The violence in the town of Baga last week was likely the deadliest-ever episode in the Boko Haram conflict, which has included scores of attacks across northern and central Nigeria since 2009.
As rescue workers struggled to care for the victims of Baga, trying to encourage them to return to a home which was ravaged by fire, suspected Boko Haram gunmen carried out yet another attack in a bordering state.
On Thursday, the Islamists stormed several police posts in the town of Gashua, the police commissioner of Yobe state, Sanusi Rufai told journalists.
Gun battles broke out that killed "five policemen and 20 gunmen," he added.
Nigeria's military had previously given a toll of seven dead in Thursday's clash.
Aside from the raids on the police, a common Boko Haram target, Rufai said the gunmen also robbed a bank and "carted away nine million naira ($57,000 44,000 euros) and two vehicles".
In Baga, an area with little mobile phone coverage near Lake Chad, the National Emergency Management Agency (NEMA) has set up 10 camps for those displaced and is trying to distribute relief materials after fierce fighting last Friday that killed 187 people.
But the work has been complicated in a community traumatised by the carnage, NEMA spokesman Manzo Ezekiel told AFP.
"The people were initially sceptical," he said.
"They weren't sceptical because of NEMA but at first they ran away because NEMA came with soldiers," Ezekiel added. "Many people are still in hiding."
Soldiers have been accused of firing indiscriminately on civilians while setting fires to scores of homes and a market after gun battles with Islamists broke out.
Thousands of people were reported to have fled to the bush outside of Baga while trying to escape the bloodshed.
The military has fiercely denied any wrongdoing and has claimed that only 37 people were killed.

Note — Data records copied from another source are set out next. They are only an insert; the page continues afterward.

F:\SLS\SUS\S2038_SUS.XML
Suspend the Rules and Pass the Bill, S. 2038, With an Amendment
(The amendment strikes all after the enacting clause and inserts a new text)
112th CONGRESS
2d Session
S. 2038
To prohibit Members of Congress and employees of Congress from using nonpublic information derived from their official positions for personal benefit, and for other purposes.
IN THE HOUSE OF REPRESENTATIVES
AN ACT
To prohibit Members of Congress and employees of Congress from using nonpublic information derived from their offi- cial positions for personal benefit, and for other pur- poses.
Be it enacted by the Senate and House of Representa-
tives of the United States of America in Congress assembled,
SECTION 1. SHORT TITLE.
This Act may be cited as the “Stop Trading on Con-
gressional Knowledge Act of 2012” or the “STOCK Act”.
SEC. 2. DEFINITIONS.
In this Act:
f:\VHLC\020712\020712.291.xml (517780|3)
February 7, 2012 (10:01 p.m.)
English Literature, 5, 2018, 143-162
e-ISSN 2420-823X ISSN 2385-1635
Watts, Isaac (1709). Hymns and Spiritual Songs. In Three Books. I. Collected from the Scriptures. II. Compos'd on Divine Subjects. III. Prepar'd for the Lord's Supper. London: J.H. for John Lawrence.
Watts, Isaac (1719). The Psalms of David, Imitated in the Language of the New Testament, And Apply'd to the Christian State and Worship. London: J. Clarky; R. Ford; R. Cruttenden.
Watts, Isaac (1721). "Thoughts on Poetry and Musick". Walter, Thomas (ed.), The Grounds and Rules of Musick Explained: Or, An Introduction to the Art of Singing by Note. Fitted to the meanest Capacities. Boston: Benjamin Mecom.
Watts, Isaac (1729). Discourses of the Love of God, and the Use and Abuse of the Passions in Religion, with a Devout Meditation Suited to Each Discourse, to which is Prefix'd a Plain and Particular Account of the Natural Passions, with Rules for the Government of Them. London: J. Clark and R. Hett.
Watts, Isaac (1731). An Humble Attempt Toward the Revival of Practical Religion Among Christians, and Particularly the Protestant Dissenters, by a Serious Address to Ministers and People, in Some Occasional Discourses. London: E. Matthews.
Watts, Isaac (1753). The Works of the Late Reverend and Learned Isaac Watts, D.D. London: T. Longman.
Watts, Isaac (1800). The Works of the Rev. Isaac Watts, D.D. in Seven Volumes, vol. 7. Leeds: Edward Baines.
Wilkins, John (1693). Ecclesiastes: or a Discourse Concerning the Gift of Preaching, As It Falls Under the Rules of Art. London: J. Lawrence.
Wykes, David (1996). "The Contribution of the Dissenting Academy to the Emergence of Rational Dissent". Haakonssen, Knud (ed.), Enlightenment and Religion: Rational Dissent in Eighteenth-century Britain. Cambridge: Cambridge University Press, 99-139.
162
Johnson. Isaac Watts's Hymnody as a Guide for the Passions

They said the sweeping fires, estimated to have destroyed nearly half the town, were caused by insurgent grenade and gunfire.
"Part of our work there is to build confidence," the NEMA spokesman said. "We need to show people that what we have now in Baga is assistance, not any more attacks."
The Red Cross has also deployed to the fishing town, but said it is still assessing the scale of the devastation.
The regional Governor Kashim Shettima has called the events in Baga "barbaric."
Northeast Nigeria has been the epicentre of the Boko Haram insurgency, which is estimated to have cost more than 3,000 lives, including killings by the security forces.
The group has said it wants to create an Islamic state in northern Nigeria, where most people are Muslim.
The southern half of the country, Africa's most populous and top oil producer, is mainly Christian.